▶ [WORK INSTRUCTIONS]: Look below for the line holding "Sputnik Moldova" and the line holding "footbridges look like". Transcribe exactly those lines and all lines between them, nothing more.

▶ [AVAILABLE DATA]:
--*--

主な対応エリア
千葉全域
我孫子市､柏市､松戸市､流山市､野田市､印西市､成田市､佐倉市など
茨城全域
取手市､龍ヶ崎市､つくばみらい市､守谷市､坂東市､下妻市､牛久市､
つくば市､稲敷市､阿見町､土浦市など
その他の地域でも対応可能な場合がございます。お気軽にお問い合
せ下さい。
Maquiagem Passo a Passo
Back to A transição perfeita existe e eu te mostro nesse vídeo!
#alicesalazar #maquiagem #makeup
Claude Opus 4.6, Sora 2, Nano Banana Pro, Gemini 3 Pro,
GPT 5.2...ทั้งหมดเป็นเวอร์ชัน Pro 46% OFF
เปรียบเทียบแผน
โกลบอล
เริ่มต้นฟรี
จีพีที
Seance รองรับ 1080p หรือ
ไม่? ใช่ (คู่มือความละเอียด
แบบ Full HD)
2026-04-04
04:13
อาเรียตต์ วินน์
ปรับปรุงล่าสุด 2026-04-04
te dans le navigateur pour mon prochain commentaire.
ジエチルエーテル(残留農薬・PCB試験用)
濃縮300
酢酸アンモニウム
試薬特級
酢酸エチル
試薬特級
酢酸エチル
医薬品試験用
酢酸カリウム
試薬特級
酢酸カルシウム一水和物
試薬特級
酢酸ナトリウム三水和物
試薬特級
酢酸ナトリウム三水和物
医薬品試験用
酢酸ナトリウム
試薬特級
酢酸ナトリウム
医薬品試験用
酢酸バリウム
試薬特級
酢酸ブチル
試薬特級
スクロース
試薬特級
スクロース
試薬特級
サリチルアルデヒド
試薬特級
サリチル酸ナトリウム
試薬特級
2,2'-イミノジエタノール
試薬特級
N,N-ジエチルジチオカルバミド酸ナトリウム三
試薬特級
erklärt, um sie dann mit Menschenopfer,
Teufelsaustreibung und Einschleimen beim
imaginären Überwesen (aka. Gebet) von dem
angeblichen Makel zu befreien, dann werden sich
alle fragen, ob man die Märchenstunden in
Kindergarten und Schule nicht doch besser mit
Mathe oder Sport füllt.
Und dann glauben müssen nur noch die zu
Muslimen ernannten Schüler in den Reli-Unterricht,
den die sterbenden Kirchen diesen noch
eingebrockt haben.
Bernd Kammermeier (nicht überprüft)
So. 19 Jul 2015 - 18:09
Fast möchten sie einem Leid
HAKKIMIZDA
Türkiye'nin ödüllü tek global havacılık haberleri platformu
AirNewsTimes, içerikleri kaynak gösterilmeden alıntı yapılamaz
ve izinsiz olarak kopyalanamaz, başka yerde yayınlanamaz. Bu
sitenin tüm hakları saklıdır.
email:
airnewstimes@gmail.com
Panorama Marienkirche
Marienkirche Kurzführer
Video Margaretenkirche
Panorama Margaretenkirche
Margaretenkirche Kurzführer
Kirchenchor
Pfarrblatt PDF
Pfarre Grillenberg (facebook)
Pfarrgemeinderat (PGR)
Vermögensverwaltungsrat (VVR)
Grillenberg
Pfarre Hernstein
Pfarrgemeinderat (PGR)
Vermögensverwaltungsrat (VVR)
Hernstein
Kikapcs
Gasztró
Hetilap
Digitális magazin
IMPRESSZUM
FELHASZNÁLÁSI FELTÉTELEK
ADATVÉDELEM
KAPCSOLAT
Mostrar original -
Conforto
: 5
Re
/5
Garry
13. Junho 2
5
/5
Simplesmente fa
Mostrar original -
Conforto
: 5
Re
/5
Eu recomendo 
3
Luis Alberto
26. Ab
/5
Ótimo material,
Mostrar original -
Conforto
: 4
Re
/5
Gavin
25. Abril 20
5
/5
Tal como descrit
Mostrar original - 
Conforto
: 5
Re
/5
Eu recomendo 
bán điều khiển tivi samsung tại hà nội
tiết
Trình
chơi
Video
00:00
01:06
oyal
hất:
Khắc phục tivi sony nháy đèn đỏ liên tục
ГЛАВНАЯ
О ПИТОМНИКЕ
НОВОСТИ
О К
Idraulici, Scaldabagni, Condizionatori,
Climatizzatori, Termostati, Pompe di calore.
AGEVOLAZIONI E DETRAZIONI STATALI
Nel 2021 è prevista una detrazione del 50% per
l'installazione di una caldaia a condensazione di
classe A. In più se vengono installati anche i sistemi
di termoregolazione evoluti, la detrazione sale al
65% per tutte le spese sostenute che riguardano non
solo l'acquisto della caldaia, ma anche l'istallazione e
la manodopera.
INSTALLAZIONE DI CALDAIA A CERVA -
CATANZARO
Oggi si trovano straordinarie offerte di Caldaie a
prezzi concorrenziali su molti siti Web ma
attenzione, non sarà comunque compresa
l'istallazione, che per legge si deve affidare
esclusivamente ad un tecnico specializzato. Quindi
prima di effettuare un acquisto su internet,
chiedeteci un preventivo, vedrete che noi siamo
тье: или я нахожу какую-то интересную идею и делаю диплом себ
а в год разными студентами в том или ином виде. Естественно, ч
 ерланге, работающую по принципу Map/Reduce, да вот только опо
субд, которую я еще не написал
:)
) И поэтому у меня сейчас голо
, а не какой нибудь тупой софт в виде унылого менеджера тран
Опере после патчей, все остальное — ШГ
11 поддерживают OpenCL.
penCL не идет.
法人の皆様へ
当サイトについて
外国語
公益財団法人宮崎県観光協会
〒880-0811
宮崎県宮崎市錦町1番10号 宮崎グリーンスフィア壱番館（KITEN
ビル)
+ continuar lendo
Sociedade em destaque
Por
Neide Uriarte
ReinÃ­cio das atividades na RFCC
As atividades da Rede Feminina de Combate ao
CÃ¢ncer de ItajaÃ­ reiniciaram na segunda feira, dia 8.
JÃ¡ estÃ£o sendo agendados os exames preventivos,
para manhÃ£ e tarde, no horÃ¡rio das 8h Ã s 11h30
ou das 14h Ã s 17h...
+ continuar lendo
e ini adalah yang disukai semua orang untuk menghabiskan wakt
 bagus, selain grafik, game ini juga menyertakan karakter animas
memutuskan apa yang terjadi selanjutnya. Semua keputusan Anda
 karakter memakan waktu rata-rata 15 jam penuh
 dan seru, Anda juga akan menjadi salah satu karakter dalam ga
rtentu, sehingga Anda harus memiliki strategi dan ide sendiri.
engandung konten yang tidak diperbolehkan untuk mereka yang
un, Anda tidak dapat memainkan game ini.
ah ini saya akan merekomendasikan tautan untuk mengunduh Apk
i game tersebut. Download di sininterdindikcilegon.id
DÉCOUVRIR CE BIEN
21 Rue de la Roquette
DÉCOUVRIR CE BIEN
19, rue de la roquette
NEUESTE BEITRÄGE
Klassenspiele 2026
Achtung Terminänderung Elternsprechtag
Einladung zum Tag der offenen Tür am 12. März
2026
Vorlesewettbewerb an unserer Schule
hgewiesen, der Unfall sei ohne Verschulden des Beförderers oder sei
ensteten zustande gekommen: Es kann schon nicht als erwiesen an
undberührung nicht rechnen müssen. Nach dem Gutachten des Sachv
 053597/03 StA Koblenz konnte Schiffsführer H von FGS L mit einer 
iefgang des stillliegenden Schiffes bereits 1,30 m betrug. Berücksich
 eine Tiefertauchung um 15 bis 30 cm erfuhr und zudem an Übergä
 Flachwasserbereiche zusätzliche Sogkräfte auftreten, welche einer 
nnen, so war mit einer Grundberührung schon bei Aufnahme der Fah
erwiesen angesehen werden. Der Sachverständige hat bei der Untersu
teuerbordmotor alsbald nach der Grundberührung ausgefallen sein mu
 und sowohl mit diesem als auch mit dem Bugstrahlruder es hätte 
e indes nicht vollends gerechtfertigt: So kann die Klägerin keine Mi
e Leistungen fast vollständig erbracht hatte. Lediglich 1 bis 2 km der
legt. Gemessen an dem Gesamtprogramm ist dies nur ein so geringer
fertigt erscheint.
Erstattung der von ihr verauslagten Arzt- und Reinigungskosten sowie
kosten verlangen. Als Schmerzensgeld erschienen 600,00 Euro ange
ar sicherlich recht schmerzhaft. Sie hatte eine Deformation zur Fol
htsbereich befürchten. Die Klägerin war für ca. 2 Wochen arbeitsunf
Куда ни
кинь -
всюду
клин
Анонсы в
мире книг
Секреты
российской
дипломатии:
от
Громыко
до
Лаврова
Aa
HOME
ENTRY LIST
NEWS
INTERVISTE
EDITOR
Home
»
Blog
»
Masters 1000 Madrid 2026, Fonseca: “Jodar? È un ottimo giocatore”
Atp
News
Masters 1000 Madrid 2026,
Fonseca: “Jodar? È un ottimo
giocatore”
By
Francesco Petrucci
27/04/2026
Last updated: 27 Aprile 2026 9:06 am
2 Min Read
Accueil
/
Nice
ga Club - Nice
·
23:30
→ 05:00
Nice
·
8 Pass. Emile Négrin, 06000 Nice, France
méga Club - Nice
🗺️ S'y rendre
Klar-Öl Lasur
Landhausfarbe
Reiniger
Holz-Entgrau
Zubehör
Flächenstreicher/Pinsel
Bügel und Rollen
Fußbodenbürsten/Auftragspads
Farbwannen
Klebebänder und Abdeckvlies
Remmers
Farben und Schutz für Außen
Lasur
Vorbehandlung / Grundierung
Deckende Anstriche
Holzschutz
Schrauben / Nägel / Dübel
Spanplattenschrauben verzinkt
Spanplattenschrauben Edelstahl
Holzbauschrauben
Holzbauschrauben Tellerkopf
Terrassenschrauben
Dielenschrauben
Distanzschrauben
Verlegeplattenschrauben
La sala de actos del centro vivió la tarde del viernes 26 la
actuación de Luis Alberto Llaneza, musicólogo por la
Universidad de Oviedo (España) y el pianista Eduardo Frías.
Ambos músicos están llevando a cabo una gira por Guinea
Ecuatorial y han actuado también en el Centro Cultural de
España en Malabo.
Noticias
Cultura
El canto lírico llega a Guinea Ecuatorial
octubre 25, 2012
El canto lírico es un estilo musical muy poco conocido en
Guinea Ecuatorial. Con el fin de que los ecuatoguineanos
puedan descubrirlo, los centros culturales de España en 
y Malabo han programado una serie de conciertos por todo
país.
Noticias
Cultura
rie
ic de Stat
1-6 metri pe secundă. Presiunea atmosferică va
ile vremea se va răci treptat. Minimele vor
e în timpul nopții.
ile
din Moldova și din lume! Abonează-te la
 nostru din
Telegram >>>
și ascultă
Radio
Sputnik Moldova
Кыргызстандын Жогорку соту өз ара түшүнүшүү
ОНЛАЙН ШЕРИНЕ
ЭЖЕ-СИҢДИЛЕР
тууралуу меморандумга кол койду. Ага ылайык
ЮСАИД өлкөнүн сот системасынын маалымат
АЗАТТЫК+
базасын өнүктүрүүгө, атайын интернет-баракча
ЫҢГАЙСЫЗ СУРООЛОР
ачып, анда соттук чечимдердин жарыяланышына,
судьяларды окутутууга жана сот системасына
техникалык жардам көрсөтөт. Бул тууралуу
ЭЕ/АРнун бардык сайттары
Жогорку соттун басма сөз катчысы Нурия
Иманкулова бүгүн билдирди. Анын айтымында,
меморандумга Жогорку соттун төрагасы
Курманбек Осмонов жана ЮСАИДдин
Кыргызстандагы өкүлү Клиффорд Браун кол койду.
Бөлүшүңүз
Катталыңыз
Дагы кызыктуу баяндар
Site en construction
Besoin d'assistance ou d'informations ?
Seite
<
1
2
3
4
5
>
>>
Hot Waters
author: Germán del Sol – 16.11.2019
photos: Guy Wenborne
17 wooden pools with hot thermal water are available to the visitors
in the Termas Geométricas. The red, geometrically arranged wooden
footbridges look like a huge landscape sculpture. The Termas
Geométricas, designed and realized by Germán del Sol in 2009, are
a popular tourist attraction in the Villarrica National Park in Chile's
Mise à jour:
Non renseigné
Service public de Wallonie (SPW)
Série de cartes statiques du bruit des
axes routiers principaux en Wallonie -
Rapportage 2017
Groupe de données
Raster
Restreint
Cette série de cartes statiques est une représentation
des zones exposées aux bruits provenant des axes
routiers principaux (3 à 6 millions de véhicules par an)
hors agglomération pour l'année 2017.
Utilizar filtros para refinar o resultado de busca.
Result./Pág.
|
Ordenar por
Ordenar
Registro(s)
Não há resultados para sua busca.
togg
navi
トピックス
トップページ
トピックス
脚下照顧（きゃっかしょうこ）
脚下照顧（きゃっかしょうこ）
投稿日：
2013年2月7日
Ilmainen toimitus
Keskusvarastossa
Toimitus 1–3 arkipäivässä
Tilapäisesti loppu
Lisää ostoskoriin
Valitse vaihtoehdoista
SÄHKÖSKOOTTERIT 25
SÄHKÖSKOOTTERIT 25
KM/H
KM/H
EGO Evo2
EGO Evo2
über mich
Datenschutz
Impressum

--*--

▶ [SOLUTION TO THE EXERCISE]:
Sputnik Moldova
Кыргызстандын Жогорку соту өз ара түшүнүшүү
ОНЛАЙН ШЕРИНЕ
ЭЖЕ-СИҢДИЛЕР
тууралуу меморандумга кол койду. Ага ылайык
ЮСАИД өлкөнүн сот системасынын маалымат
АЗАТТЫК+
базасын өнүктүрүүгө, атайын интернет-баракча
ЫҢГАЙСЫЗ СУРООЛОР
ачып, анда соттук чечимдердин жарыяланышына,
судьяларды окутутууга жана сот системасына
техникалык жардам көрсөтөт. Бул тууралуу
ЭЕ/АРнун бардык сайттары
Жогорку соттун басма сөз катчысы Нурия
Иманкулова бүгүн билдирди. Анын айтымында,
меморандумга Жогорку соттун төрагасы
Курманбек Осмонов жана ЮСАИДдин
Кыргызстандагы өкүлү Клиффорд Браун кол койду.
Бөлүшүңүз
Катталыңыз
Дагы кызыктуу баяндар
Site en construction
Besoin d'assistance ou d'informations ?
Seite
<
1
2
3
4
5
>
>>
Hot Waters
author: Germán del Sol – 16.11.2019
photos: Guy Wenborne
17 wooden pools with hot thermal water are available to the visitors
in the Termas Geométricas. The red, geometrically arranged wooden
footbridges look like a huge landscape sculpture. The Termas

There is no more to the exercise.